Requiring Recurring Payment for Tuition and Materials
Rebecca G., Colorado
I am considering implementing credit/debit card payments for all my students’ monthly tuition and materials fees and have a few questions for those who are already doing this. I only have a few students right now and have had no problems with payment by check thus far, but I’ve been reading the email thread about discontinuation policies and am considering credit cards in light of that discussion and in anticipation of growing my studio over the next year. Here are my questions.
1. What companies to do people use to process recurring payments? I’m considering PaySimple, which allows for all forms of payment. The fees are $34.95/month plus EITHER 2.39% and $.29 per transaction OR a flat $.55 per ACH payment. I might offer a $5/month discount to people who choose the ACH option because it doesn’t cost me as much. The other alternative I’ve found is called Moonclerk, but they would get more expensive than PaySimple once I get above about $3,000/month in revenue (or immediately if I could sign most people up for the ACH option via PaySimple).
2. I’m wondering in general what people think about this strategy – namely, does it help enough with money management and discontinuation issues to warrant the expense, even in a (currently) small studio? I’m wanting to implement a 30-day cancellation policy but feel uncomfortable asking people to pay first and last months’ tuition up front to make sure I get paid for the final month of lessons. I think that’s a totally legitimate strategy, btw, but it doesn’t feel like the approach I want to take. If I require recurring payments, I take on some additional expense but it completely solves my problem of last month’s payment (of course, the human ramifications of that can be a separate issue, which I understand).
Page S., California
I have made some changes in my business that have really improved my money flow and simplified my life and stress around the end of the month blues when collecting tuition from 30 to 40 students.
Firstly tuition is now due every 3 months for the upcoming 3 months. I told existing students that this will save them money because instead of paying me $135 at the end of each month that they would now be paying ONLY $350 for three months tuition and if anyone had a problem with that to please talk to me and we would work it out. Only 2 of 35 had a problem with it so they pay me monthly $135.
When students are at the end of their 2nd month I will check with them to see if they will be continuing. This gives me a good bead on the future of the class and how to make adjustments. My 30 day cancellation policy is request based because as you know it is a difficult thing to enforce unless you have them on an auto pay structure. Which some teachers who are very successful do.
Secondly I cleaned up my policies and procedures so they are simple and clear and my boundaries are clearly stated. What a relief that Is! No more explaining myself to the person who missed the “Requirements” memo.

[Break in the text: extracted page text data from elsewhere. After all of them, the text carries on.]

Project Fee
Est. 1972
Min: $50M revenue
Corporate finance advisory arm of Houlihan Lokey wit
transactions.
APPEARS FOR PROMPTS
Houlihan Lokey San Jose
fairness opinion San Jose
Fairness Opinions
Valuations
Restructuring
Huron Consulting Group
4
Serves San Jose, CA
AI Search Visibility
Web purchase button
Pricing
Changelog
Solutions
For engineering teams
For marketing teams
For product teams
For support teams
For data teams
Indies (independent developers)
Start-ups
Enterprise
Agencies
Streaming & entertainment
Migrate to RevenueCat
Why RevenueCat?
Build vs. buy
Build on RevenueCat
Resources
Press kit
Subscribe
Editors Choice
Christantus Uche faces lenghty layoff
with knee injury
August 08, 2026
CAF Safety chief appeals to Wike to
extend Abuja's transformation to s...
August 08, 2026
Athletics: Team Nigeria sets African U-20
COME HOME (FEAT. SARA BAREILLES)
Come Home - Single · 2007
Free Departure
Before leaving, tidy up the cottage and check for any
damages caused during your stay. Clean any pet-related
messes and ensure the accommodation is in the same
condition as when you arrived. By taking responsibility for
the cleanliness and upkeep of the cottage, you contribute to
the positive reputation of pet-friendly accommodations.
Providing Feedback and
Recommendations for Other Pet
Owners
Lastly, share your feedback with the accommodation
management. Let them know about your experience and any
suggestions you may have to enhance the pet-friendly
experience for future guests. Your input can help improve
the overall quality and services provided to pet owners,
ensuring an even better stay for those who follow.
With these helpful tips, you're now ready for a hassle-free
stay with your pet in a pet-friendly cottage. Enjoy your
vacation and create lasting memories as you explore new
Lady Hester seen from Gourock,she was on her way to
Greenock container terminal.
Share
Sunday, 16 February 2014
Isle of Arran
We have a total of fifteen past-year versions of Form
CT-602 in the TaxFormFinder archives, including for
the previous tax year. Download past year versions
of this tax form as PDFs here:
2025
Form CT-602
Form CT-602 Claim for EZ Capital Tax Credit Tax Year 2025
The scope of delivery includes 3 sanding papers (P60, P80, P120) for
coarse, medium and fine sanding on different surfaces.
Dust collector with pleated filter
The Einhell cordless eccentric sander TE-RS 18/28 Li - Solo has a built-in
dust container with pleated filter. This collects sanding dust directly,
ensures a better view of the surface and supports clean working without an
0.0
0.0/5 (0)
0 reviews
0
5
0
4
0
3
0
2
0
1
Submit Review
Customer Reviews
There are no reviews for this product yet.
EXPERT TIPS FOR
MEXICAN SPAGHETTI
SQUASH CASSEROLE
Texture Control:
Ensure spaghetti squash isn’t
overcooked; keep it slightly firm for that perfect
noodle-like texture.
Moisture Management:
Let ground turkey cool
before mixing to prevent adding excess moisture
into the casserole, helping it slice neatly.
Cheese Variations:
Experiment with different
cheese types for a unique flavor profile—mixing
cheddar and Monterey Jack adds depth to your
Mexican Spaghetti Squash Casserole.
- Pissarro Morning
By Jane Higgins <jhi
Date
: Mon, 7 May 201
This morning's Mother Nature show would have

Thirdly, no more starting a class unless I have a minimum of 5 students. 6 to 7 student per class is my goal. No More doing an FIS for just One or Two (the closing rate is drastically diminished when only a few are at an FIS Vs. 7 to 10) I run only a few FIS’s per 6 week cycle, two weeks before I start a new class. and I start a new class every 6 weeks unless my numbers are not there. So when someone wants to enroll they give a $100 non-refundable deposit and are on the waiting list for the next upcoming class and they understand I need 6. This give them an opportunity to bring a friend to lessons.
I am now in my 2nd cycle of doing this and the results are very good. My numbers overall have not increased that much but I have gotten rid of a lot of ‘Dead Wood’ (students I’ve wanted to fire for some time but didn’t have the courage cause I needed the money. I know shameful HUH. Last month I brought in ten new students and I lost 7, but I was happy to see those seven go. I have 3 students and their deposit money ready to go for the end of July class, striving for three more.
What has been working for me is setting my booth up at the local farmers market and meeting people face to face. It is fun and quality relationships are built. Printed advertisement has not worked worth a Damn! And has cost me more that 10K in two years.
Karina S.-C., California
I have implemented using DWOLLA (www.dwolla.com) for my students. I used “Square” for a while which helped with use of credit/debit cards however it was not a fixed cost. Although DWOLLA (stands for Web Dollar) is not an automatic payment, it’s easy to use and everything is done online or though a smart phone. I looked into a lot of different methods and so far this one works well for me for the following reasons:
• Fixed costs @ $ .25 per transaction – that’s it. PayPal/Square and others “double dip” and charge a fee plus a percentage!
• Online/Smart Phone
• Accounting is easy access
The only drawback is that it is only available (thus far) in the United States and some families told me it was a little difficult getting enrolled. Also, it does not yet have the name recognition that PayPal does.
I’ve been using DWOLLA now for some time and so far so good! I do have each family sign and return studio policies and they MUST give a 30 day notice in writing if leaving the studio. Fortunately, I have never had an issue with this…also, new incoming families become “members” of my studio. This helps to cement the LTR.